CARATTERISTICHE DI NICOLAS DE LA CRUZ

Durante le prime cinque giornate De La Cruz viene sempre schierato da titolare dietro le punte, destreggiandosi più nel servire i compagni che nel finalizzare, ma risulta tuttavia fondamentale, fino a quando una lesione al menisco destro lo costringe a rimanere fermo fino alla seconda metà dell’annata. Al suo infortunio corrisponde un cambio in panchina, l’incarico passa a Gabriel Oroza che lo allenò durante il suo percorso giovanile.
La riabilitazione è completata agli sgoccioli della stagione, tuttavia De La Cruz si presenta in forma smagliante al torneo 2016/17, contendendosi il premio di miglior giovane con Rodrigo Amaral. De La Cruz funge da lume per il gioco della cuchilla. Ha una velocità straripante che sfrutta in strappi verticali spesso rifiniti medianti precise conclusioni dalla distanza. Agli assist aggiunge i gol. In complessivo 8 su 36 presenze.

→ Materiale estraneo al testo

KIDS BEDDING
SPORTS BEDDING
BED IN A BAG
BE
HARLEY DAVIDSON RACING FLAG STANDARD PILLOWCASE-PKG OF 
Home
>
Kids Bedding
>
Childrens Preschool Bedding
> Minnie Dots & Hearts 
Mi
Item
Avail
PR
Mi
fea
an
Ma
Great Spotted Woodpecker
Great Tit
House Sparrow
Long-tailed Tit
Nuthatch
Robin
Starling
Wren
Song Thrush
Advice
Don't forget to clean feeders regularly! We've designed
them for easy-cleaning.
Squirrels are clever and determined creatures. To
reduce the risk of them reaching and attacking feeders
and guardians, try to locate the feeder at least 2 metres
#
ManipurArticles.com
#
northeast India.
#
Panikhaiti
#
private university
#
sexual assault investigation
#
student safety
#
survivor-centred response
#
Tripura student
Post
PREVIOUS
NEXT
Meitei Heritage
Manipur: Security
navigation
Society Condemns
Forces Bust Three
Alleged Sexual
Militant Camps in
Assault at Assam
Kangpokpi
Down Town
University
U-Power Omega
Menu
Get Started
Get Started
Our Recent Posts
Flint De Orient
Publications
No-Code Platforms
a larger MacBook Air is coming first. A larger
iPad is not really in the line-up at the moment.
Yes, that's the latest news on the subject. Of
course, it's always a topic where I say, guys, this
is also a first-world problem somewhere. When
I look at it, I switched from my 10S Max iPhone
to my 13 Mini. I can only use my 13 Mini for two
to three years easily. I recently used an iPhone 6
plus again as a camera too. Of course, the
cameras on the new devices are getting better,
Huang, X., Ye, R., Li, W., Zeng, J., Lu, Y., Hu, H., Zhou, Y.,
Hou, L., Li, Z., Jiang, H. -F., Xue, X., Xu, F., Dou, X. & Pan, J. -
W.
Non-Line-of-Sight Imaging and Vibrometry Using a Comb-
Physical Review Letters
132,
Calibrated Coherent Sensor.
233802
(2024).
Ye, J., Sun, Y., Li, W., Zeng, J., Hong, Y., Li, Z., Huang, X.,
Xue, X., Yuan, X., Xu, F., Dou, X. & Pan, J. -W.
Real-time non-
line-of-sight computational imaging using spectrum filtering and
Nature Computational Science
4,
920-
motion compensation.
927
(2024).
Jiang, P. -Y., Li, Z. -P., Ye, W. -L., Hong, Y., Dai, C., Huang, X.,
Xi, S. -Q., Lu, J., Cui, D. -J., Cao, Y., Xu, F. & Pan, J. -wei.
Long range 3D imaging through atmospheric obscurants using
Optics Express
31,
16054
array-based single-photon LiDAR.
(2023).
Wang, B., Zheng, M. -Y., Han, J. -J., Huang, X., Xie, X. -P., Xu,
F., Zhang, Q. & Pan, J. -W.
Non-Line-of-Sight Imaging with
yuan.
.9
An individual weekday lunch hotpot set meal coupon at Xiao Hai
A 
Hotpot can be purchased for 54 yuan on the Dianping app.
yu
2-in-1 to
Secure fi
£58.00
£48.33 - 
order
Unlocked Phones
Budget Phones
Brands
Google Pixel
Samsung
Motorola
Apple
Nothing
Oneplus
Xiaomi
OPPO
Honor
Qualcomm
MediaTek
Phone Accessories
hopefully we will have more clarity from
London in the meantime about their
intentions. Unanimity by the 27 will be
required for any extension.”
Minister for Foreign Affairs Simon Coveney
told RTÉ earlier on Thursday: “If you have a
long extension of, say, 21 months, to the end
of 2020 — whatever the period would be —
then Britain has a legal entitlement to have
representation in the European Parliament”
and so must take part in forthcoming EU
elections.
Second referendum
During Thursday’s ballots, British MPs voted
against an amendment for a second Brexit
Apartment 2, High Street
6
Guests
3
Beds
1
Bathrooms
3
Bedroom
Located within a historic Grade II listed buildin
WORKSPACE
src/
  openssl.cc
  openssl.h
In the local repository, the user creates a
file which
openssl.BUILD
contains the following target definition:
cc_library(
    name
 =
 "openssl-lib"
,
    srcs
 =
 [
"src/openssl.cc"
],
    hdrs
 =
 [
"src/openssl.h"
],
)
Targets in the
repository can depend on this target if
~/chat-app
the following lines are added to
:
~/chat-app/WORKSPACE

Di conseguenza, non può che essere sua la fascia di capitano della Nazionale under 20 che disputerà il mondiale in Corea Del Sud.

MONDIALE E POI RIVER

De La Cruz guida la celeste al quarto posto durante la manifestazione, dimostrandosi un ottimo rigorista, difatti sono ben due quelli trasformati dal montevideano. La kermesse ha lustrato il suo talento. Arriva l’immancabile offerta del River, 5 milioni di dollari per il 30% del suo cartellino, battendo la concorrenza dell’Inter. Appena arrivato in Argentina, Gallardo lo prova anche come esterno in alternativa al Pity Martìnez. Il mister lo schiera in tre occasioni nel 4-4-2 col quale i Millionarios hanno affrontato l’ultima Copa Libertadores. Per la sua avventura al Monumental il 21enne ha scelto l’11, con il quale si sta affermando come valida soluzione a partita in corso. I suoi 167 cm lo costringono ad accelerare le proprie giocate in un campionato fisico come la Primera Divisìon. La deludente stagione del River Plate ha costretto quindi il tecnico argentino a tornare al 4-3-1-2, dove De La Cruz potrebbe trovare più spazio e sfoggiare la propria personalità.